São Paulo -  No documentário "Camp 14 Total Control Zone", o diretor alemão Marc Wiese conta a impressionante história, já descrita antes em livro, do norte-coreano Shin Dong-Hyuk. Nascido e criado em um campo de prisioneiros de seu país junto com seus pais e irmão, Don-Hyuk narra como era a vida de fome e violência física que suportava até se tornar a única pessoa conhecida, das estimadas 200 mil que vivem nos campos norte-coreanos, a escapar da prisão política.

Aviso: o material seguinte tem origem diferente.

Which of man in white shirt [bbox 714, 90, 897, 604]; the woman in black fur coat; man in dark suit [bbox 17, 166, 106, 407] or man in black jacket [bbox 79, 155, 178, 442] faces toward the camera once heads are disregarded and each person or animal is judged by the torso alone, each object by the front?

Cena de 'Camp 14 Total Control Zone' | Foto: Dovulgação
Cena de 'Camp 14 Total Control Zone' | Foto: Dovulgação
Quase sem imagens da prisão norte-coreana (por razões óbvias), o diretor Marc Wiese recorreu a animações para representar as memórias do Don-Hyuk na prisão. Além disso, entrevistou guardas que trabalharam no campo de concentração, expondo a assustadora naturalidade com que falam sobre torturas e execuções.
Nesse ponto, é difícil não lembrar como Hannah Arendt se surpreendeu ao assistir ao julgamento do carrasco nazista Adolf Eichmann depois da Segunda Guerra. Em vez da crueldade que esperava ver no réu, o que Arendt identificou foi um funcionário, um burocrata que, inserido em um sistema, cumpria ordens dos seus superiores.
Mas a cena mais recorrente no documentário é simplesmente Shin em sua casa, sentado na escada, contando sua história. Ao contrário do que pode sugerir, a escolha do diretor não deixa o filme maçante nem ameniza o impacto que a história causa. A voz e a o rosto de Shin, perturbados pelas lembranças que o entrevistador o obriga a reviver, acabam sendo, de longe, muito mais fortes do que as ilustrações gráficas ou quaisquer outras cenas.
Durante os 104 minutos de filme, então, vemos que o Camp 14, única realidade que o protagonista conhecia até fugir, tem uma influência tão determinante na maneira como ele estabelece suas relações com os outros e com o mundo que as referências morais “normais” são substituídas pelas regras impostas pelos guardas. Em um trecho, o norte-coreano descreve como ele mesmo denunciou uma tentativa de fuga da mãe e do irmão e depois os assistiu sendo publicamente fuzilados.
Mais do que o conto heroico de um prisioneiro que fez o impossível para fugir das torturas e condições precárias de um campo de concentração, o filme "Camp 14: Total Control Zone" é sobre a relação contraditória de Shin com a própria biografia.
Ao mesmo tempo em que, quando olha suas cicatrizes no espelho, sente raiva e incompreensão pela tortura que sofreu, o norte-coreano tem dificuldades para se adaptar ao mundo fora da prisão. Ou porque, como ele diz, se incomoda com um mundo regrado pela lógica do dinheiro, ou por não conseguir lidar com a infinidade de possibilidades e escolhas de uma vida livre, Shin chega a uma conclusão surpreendente: se pudesse escolher, voltaria a viver no campo de prisioneiros onde nasceu.